The research, which updates a 2007 study by the same team, was published in the online journal BMJ Open.
The study suggests the infamous rock 'n' roll lifestyle may not be entirely to blame for rock stars' death risk.
The researchers looked for the first time at the role of "adverse childhood experiences" — such as physical or sexual abuse — on stars' later behavior.
They found that performers who had had at least one adverse childhood experience were more likely to die from drug and alcohol use or "risk-related causes."
"Substance abuse and risk-taking in stars are largely discussed in terms of hedonism, music industry culture, responses to the pressures of fame or even part of the creative process," the researchers said.

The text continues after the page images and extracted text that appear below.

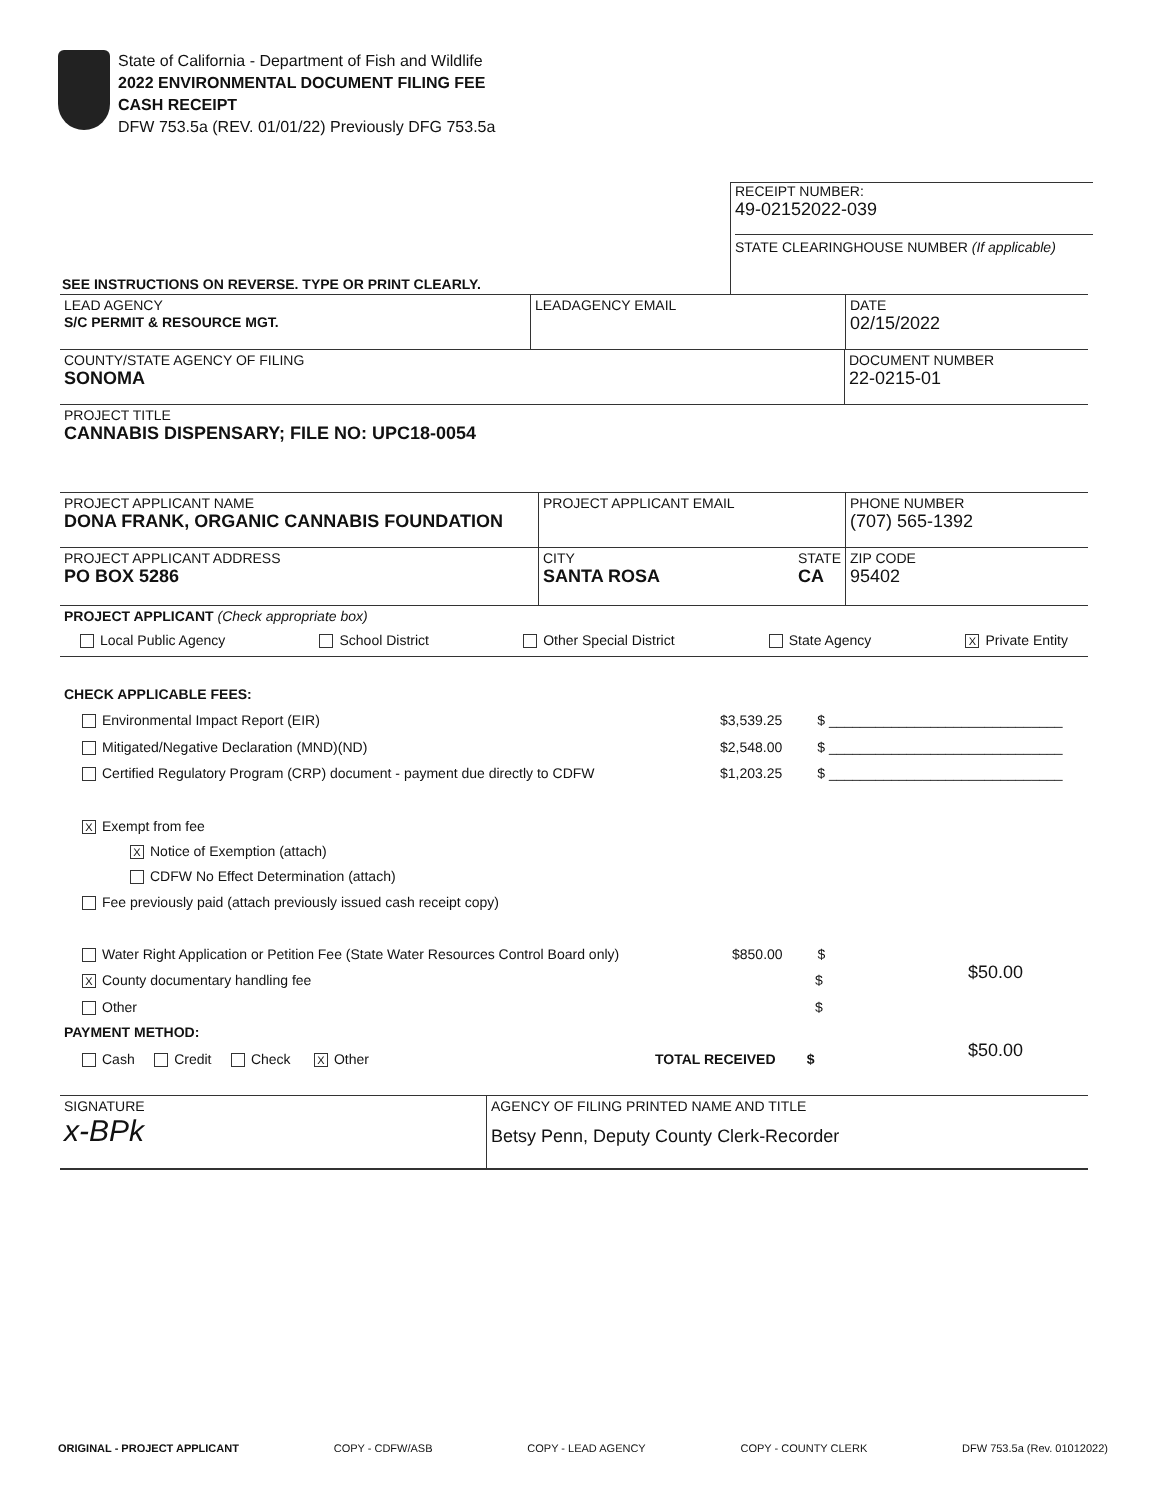State of California - Department of Fish and Wildlife
2022 ENVIRONMENTAL DOCUMENT FILING FEE
CASH RECEIPT
DFW 753.5a (REV. 01/01/22) Previously DFG 753.5a
RECEIPT NUMBER:
49-02152022-039
STATE CLEARINGHOUSE NUMBER (If applicable)
SEE INSTRUCTIONS ON REVERSE. TYPE OR PRINT CLEARLY.
LEAD AGENCY
S/C PERMIT & RESOURCE MGT.
LEADAGENCY EMAIL DATE
02/15/2022
COUNTY/STATE AGENCY OF FILING
SONOMA
DOCUMENT NUMBER
22-0215-01
PROJECT TITLE
CANNABIS DISPENSARY; FILE NO: UPC18-0054
PROJECT APPLICANT NAME
DONA FRANK, ORGANIC CANNABIS FOUNDATION
PROJECT APPLICANT EMAIL PHONE NUMBER
(707) 565-1392
PROJECT APPLICANT ADDRESS
PO BOX 5286
CITY
SANTA ROSA
STATE
CA
ZIP CODE
95402
PROJECT APPLICANT (Check appropriate box)
Local Public Agency School District Other Special District State Agency X Private Entity
CHECK APPLICABLE FEES:
Environmental Impact Report (EIR)
$3,539.25 $ ______________________________
Mitigated/Negative Declaration (MND)(ND)
$2,548.00 $ ______________________________
Certified Regulatory Program (CRP) document - payment due directly to CDFW
$1,203.25 $ ______________________________
X Exempt from fee
X Notice of Exemption (attach)
CDFW No Effect Determination (attach)
Fee previously paid (attach previously issued cash receipt copy)
Water Right Application or Petition Fee (State Water Resources Control Board only)
$850.00 $
X County documentary handling fee
$ $50.00
Other $
PAYMENT METHOD:
Cash Credit Check X Other
TOTAL RECEIVED $ $50.00
SIGNATURE
x-BPk
AGENCY OF FILING PRINTED NAME AND TITLE
Betsy Penn, Deputy County Clerk-Recorder
ORIGINAL - PROJECT APPLICANT COPY - CDFW/ASB COPY - LEAD AGENCY COPY - COUNTY CLERK DFW 753.5a (Rev. 01012022)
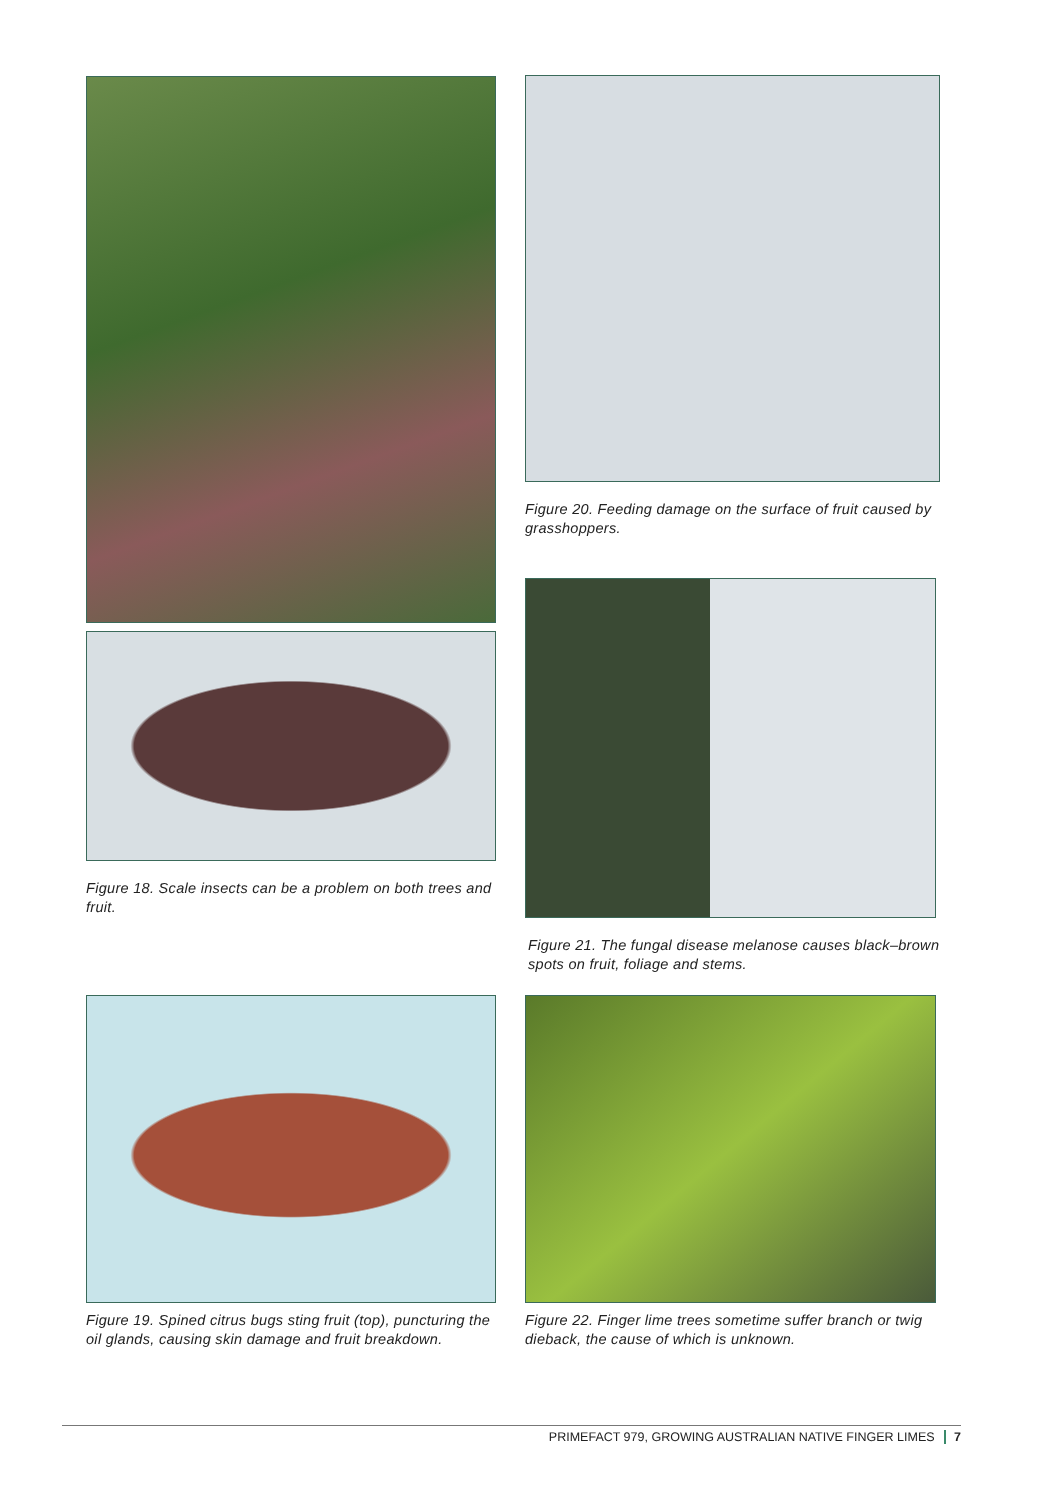Figure 18. Scale insects can be a problem on both trees and fruit.
Figure 20. Feeding damage on the surface of fruit caused by grasshoppers.
Figure 21. The fungal disease melanose causes black–brown spots on fruit, foliage and stems.
Figure 19. Spined citrus bugs sting fruit (top), puncturing the oil glands, causing skin damage and fruit breakdown.
Figure 22. Finger lime trees sometime suffer branch or twig dieback, the cause of which is unknown.
PRIMEFACT 979, GROWING AUSTRALIAN NATIVE FINGER LIMES 7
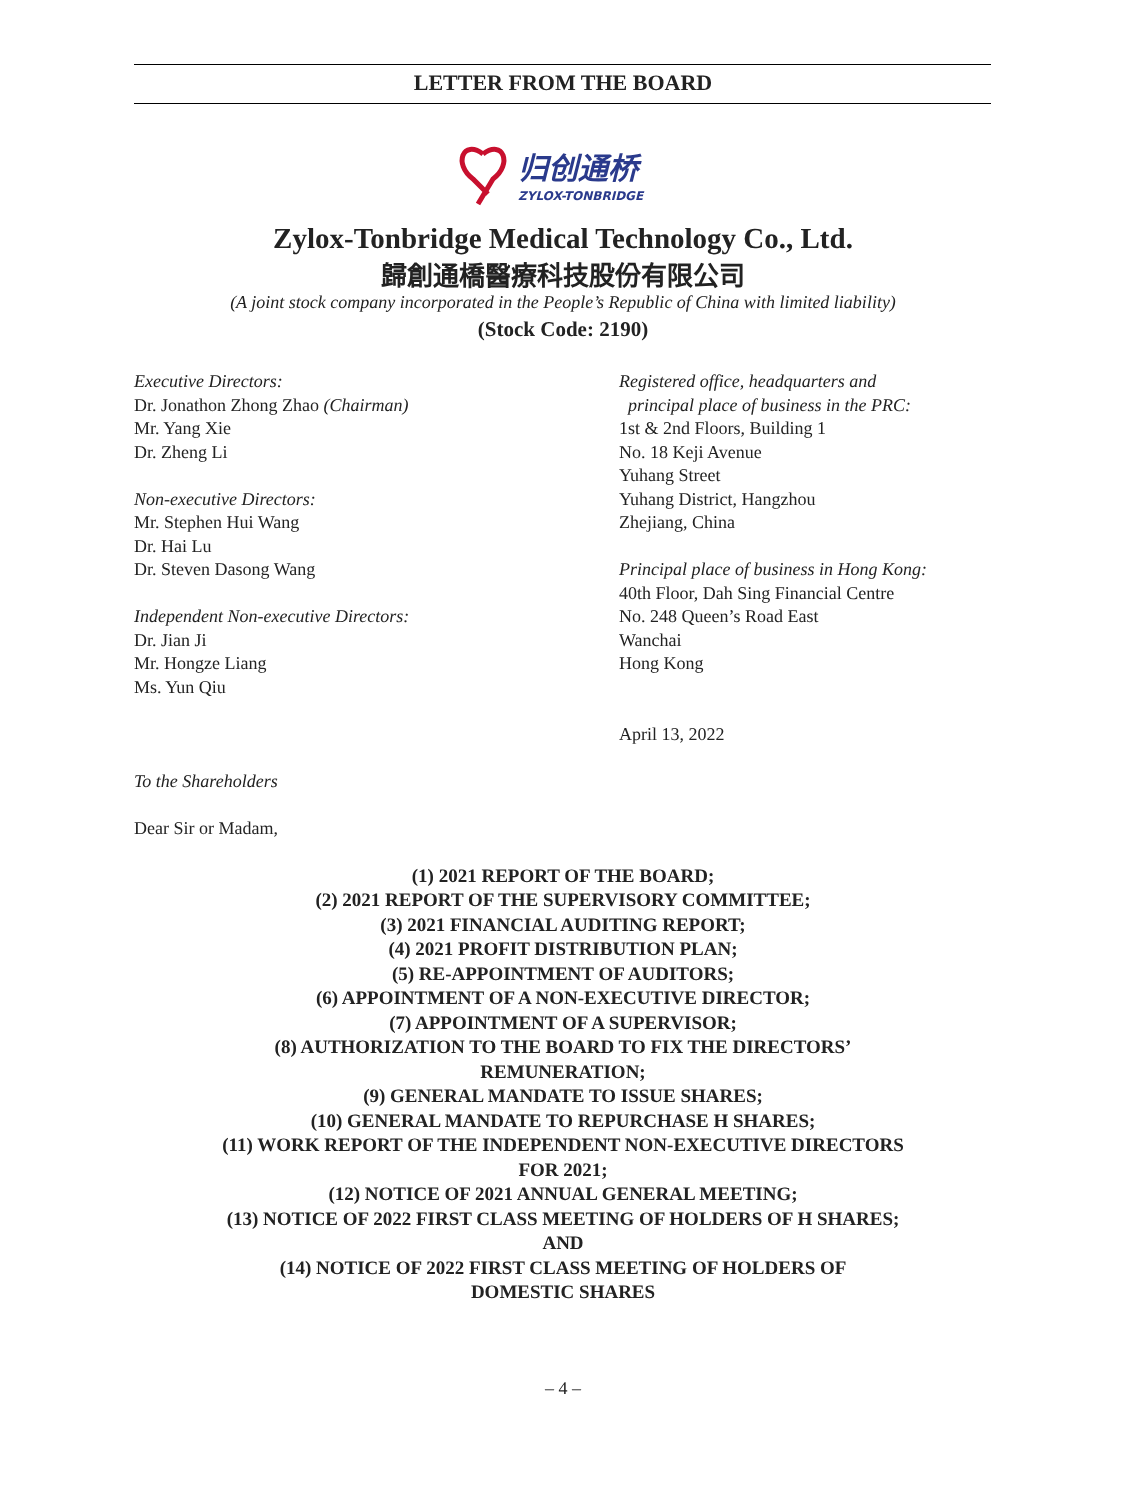LETTER FROM THE BOARD
归创通桥
ZYLOX-TONBRIDGE
Zylox-Tonbridge Medical Technology Co., Ltd.
歸創通橋醫療科技股份有限公司
(A joint stock company incorporated in the People’s Republic of China with limited liability)
(Stock Code: 2190)
Executive Directors:
Dr. Jonathon Zhong Zhao (Chairman)
Mr. Yang Xie
Dr. Zheng Li
Non-executive Directors:
Mr. Stephen Hui Wang
Dr. Hai Lu
Dr. Steven Dasong Wang
Independent Non-executive Directors:
Dr. Jian Ji
Mr. Hongze Liang
Ms. Yun Qiu
Registered office, headquarters and
principal place of business in the PRC:
1st & 2nd Floors, Building 1
No. 18 Keji Avenue
Yuhang Street
Yuhang District, Hangzhou
Zhejiang, China
Principal place of business in Hong Kong:
40th Floor, Dah Sing Financial Centre
No. 248 Queen’s Road East
Wanchai
Hong Kong
April 13, 2022
To the Shareholders
Dear Sir or Madam,
(1) 2021 REPORT OF THE BOARD;
(2) 2021 REPORT OF THE SUPERVISORY COMMITTEE;
(3) 2021 FINANCIAL AUDITING REPORT;
(4) 2021 PROFIT DISTRIBUTION PLAN;
(5) RE-APPOINTMENT OF AUDITORS;
(6) APPOINTMENT OF A NON-EXECUTIVE DIRECTOR;
(7) APPOINTMENT OF A SUPERVISOR;
(8) AUTHORIZATION TO THE BOARD TO FIX THE DIRECTORS’
REMUNERATION;
(9) GENERAL MANDATE TO ISSUE SHARES;
(10) GENERAL MANDATE TO REPURCHASE H SHARES;
(11) WORK REPORT OF THE INDEPENDENT NON-EXECUTIVE DIRECTORS
FOR 2021;
(12) NOTICE OF 2021 ANNUAL GENERAL MEETING;
(13) NOTICE OF 2022 FIRST CLASS MEETING OF HOLDERS OF H SHARES;
AND
(14) NOTICE OF 2022 FIRST CLASS MEETING OF HOLDERS OF
DOMESTIC SHARES
– 4 –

However, they said, "adverse experiences in early life may leave some predisposed to health-damaging behaviors, with fame and extreme wealth providing greater opportunities to engage in risk-taking."
But Ellis Cashmore, a cultural studies professor at Staffordshire University and author of the book "Celebrity/Culture," said it would be wrong to overlook "artistic frustration" as a factor in artistic self-destruction.
He said troubled artists from Vincent Van Gogh and Ernest Hemingway to the Beach Boys' Brian Wilson all illustrate "the torment that creativity brings with it."
"Perhaps it is the continual striving for some sort of unattainable artistic perfection that drives them," he said.